**Opdracht 1**.
Herhaal letterlijk de regels van de lijst hieronder, vanaf de eerste regel van de lijst tot en met de regel met "InternetMillionaires.com is Ewen’s".

CD-recensie

 

© Paul Korenhof, september 2020

Eötvös: Tri sestry
Ray Chenez (Irína), Dmitry Egorov (Ólga), David DQ Lee (Másja), Eric Jurenas (Natásja), Kresimir Stražanac (Toézenbach), Iain MacNeil (Versjínin), Thomas Faulkner (Koelýgin), Barnaby Rea (Soljóny), Mark Milhofer (Dokter), Mikolaj Trabka (Andréj), Michael McCown (Fedótik), Isaac Lee (Rodé), Alfred Reiter (Anfísa)
Oper Frankfurt
Dirigenten: Dennis Russell Davies, Nikolai Petersen
OEHMS 986 (2 cd's)
Opname: Frankfurt, september-oktober 2018

   

Een grote avond in de naoorlogse operageschiedenis vond plaats in Lyon op 13 maart 1998: de première van Tri sestry , de opera die Peter Eötvös in samenwerking met dramaturg en librettist Claus Henneberg had geschreven op basis van het toneelstuk Drie zusters van Tsjechov. Anderhalf jaar later, op 29 november 1999, verzorgde de (toen nog) Nationale Reisopera in de Utrechtse Stadsschouwburg de Nederlandse première. Daarvoor had intendant Louwrens Langevoort een geheel eigen productie aangedurfd en het resultaat was onvergetelijk. Ik herinner me dat ik bij de pauze nog minutenlang in de zaal ben blijven zitten omdat mijn hoofd gewoon niet stond naar het rumoer in de koffiekamers.

Wie de opera nog niet kent, maar het toneelstuk wel, moet zich echter voorbereiden op enkele verrassingen. Samen met librettist Claus Henneberg werkte Eötvös de vier bedrijven van Tjechov om tot drie 'sequensen', waarin na een korte proloog geselecteerde gebeurtenissen steeds vanuit een ander standpunt belicht worden. De daarbij gebruikte Duitse 'werktekst' werd vervolgens - al vóór de feitelijke compositie - door Krzystov Wiernicki weer terugvertaald naar het Russisch.

Aangezien Tri sestry ondanks alle waardering voor Eötvös' opera aan het merendeel van het (huidige) Nederlandse publiek volstrekt onbekend zal zijn, is een uitgebreidere inleiding op het werk zelf niet overbodig. Met toestemming van de auteur laat ik daarom hieronder met enige inkortingen de inleiding volgen die Ben Coelman in 1999 schreef voor de Nationale Reisopera:

"Opmerkelijk is dat Eötvös voor de vertolking van de drie zusters en en voor Natásja, de bruid, later de vrouw van hun broer Andréj, vier countertenoren koos in plaats van de voor de hand liggende sopranen en mezzosopranen, terwijl de rol van de oude kindermeid Anfisa wordt vertolkt door een bas. Hij laat Drie Zusters daarmee aansluiten bij het Japanse Kabukitheater of het oude Elizabethaanse theater, waarin alle vrouwenrollen door mannen werden vertolkt. Op deze manier wilde de componist afstand nemen van het klassieke negentiende eeuwse theater zoals Tjechov dat kende. In feite gaat het immers niet om mannen of vrouwen, maar om de weergave van de ziel van de drie zusters."

**Opdracht 2**.
Geef uit de cd-recensie letterlijk het stuk weer dat begint bij "Oper Frankfurt" en doorloopt tot en met "in de koffiekamers.".

[Gegevensitems]

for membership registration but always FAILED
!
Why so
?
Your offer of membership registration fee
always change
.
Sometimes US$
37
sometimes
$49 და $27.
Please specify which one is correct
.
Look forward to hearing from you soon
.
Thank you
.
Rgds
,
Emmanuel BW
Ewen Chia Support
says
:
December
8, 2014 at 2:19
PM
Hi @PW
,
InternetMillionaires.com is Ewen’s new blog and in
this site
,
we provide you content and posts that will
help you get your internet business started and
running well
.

**Antwoord 1**.
for membership registration but always FAILED
!
Why so
?
Your offer of membership registration fee
always change
.
Sometimes US$
37
sometimes
$49 და $27.
Please specify which one is correct
.
Look forward to hearing from you soon
.
Thank you
.
Rgds
,
Emmanuel BW
Ewen Chia Support
says
:
December
8, 2014 at 2:19
PM
Hi @PW
,
InternetMillionaires.com is Ewen’s new blog and in

**Antwoord 2**.
Oper Frankfurt
Dirigenten: Dennis Russell Davies, Nikolai Petersen
OEHMS 986 (2 cd's)
Opname: Frankfurt, september-oktober 2018

   

Een grote avond in de naoorlogse operageschiedenis vond plaats in Lyon op 13 maart 1998: de première van Tri sestry , de opera die Peter Eötvös in samenwerking met dramaturg en librettist Claus Henneberg had geschreven op basis van het toneelstuk Drie zusters van Tsjechov. Anderhalf jaar later, op 29 november 1999, verzorgde de (toen nog) Nationale Reisopera in de Utrechtse Stadsschouwburg de Nederlandse première. Daarvoor had intendant Louwrens Langevoort een geheel eigen productie aangedurfd en het resultaat was onvergetelijk. Ik herinner me dat ik bij de pauze nog minutenlang in de zaal ben blijven zitten omdat mijn hoofd gewoon niet stond naar het rumoer in de koffiekamers.